So this entry was my diatribe against the Wall Street end of filmmaking as well as my love letter to LOOP. Not much festival news. I ran into some interview with some… star, but I’ve given up on trying to identify them.

Oh… and Rachel Leigh Cook was who I thought was Kirsten Dunst. I suck at this form of star gazing! And you can’t even see the ones in the sky from here!

Day Four

No pictures today. Unfortunately, I couldn’t find an unarmored place to pull over on Mulholland Drive to take a picture of the spectacular view of Los Angeles! I was surprised by how beautiful it was. California has an interesting topography. I got a little lost on the winding road, which concerned me. It didn’t go well for the woman in the David Lynch movie, so I just hoped I’d be okay!

Obviously, I am. I did waste most of my Expo time being lost today while trying to “take in the sites”. I nearly accidentally ran into the (former) set for “That 70’s Show,” though, so that was fun. When I wasn’t lost, I was stuck in traffic. “If you are thinking about heading out right now,” said the voice on the radio, “think again.” “Sig” alerts everywhere. Traffic backed up on all of the highways (especially the 405, which was the one I needed). I tried to be “clever” and take alternate routes using the sun to navigate (an interesting note: being from Colorado, where “West” is determined by looking for the mountains, it is VERY confusing to be in California where the mountains are to the East).

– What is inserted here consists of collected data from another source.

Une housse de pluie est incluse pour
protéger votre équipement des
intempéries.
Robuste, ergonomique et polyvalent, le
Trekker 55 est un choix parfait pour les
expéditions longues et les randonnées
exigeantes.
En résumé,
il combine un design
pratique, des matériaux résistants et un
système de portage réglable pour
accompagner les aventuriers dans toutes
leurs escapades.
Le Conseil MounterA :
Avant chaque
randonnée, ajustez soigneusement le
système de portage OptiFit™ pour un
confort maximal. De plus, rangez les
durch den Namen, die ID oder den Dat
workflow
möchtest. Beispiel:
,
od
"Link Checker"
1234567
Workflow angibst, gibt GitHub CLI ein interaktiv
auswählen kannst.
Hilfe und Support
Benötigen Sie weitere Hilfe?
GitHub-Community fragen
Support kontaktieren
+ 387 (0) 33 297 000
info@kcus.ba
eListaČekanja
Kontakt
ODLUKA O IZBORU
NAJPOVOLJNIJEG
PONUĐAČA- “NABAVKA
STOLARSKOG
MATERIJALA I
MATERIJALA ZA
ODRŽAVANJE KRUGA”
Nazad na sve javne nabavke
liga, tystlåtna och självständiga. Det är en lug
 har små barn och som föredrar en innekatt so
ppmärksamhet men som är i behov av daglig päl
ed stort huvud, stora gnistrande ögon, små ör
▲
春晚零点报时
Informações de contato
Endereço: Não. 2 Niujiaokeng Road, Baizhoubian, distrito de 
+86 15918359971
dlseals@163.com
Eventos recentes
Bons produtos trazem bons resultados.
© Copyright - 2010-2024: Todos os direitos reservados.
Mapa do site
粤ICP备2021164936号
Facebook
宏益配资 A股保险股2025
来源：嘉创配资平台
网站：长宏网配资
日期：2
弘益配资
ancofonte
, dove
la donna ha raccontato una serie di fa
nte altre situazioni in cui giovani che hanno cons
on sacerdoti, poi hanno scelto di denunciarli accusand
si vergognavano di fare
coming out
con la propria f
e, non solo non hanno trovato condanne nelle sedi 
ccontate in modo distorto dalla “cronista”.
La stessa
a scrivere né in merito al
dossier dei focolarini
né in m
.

Alas, traffic was bad everywhere- every little neighborhood street and side street! Eventually, I managed to find Sepulveda Boulevard, which pretty much runs parallel to the 405 (but was moving much faster). I got back THREE HOURS later than I had planned!

As for the Expo, I started out with my million dollar cup of coffee and attended a panel about women in the film industry. While I admit that we have been underrepresented and undersupported, I’m getting kind of sick of dwelling on it. I really don’t consider myself a “woman filmmaker.” I try to just think of myself as a filmmaker, period. True, I haven’t had a lot of role models that “look like me,” but the second I think of myself as belonging to any sort of a minority group, it changes my thinking (see my post below about grandpa’s comment). Sometimes it was a little rough being the only woman in the film lab. Once I established my expertise, though, I was just another lab technician (minus the sex jokes). Still, I do think that we need some support of the “encouragement” kind. It’s true that I know many men who have been dragged through the film mud just as mercilessly as my women friends, but I think the biggest problem is that girls are never told that they have the option in the first place. Come on! We have every right to grow up and be equally brutally rejected and stabbed in the back!

Anyway, the other Expo activity that I participated in today was the “Screenwriters’ Open.” You have 1.5 hours to write a 6-minute scene. My parameters were: “your protagonist, their love interest and a third character of your choosing are stuck in a dark place. The protagonist is injured and loosing blood and one of them holds a secret that, if revealed, could save them all, but would put their relationship with the others at risk.” Most of my time was spent thinking of these characters.

Finally, I chose to write about a Chihuahha and two sibling Siamese cats. The dog had convinced the other two that he was really a cat because he was in love with the sister. When the brother cat dares them all to jump in the trunk of a car, the Chihuahua can’t quite make it (because White Dogs Can’t Jump) and gets his tail caught in the door of the trunk (injured and losing blood). The brother picks up on this uncat-like behavior. The Chihuahua knows he can save the day because, as a dog, he can sniff the trail back home, but he doesn’t want to offer this for fear of losing the sister cat’s friendship. By the end of the scene, the brother cat forces him to reveal his secret. It had everything- racial tensions, cats and dogs, a car chase (kind of)! I’m sure to win the $5,000 prize!

Now to celebrate with a $5 cup of wine. That’s right. A cup of wine. A plastic cup of wine. Hey, this joint is classy!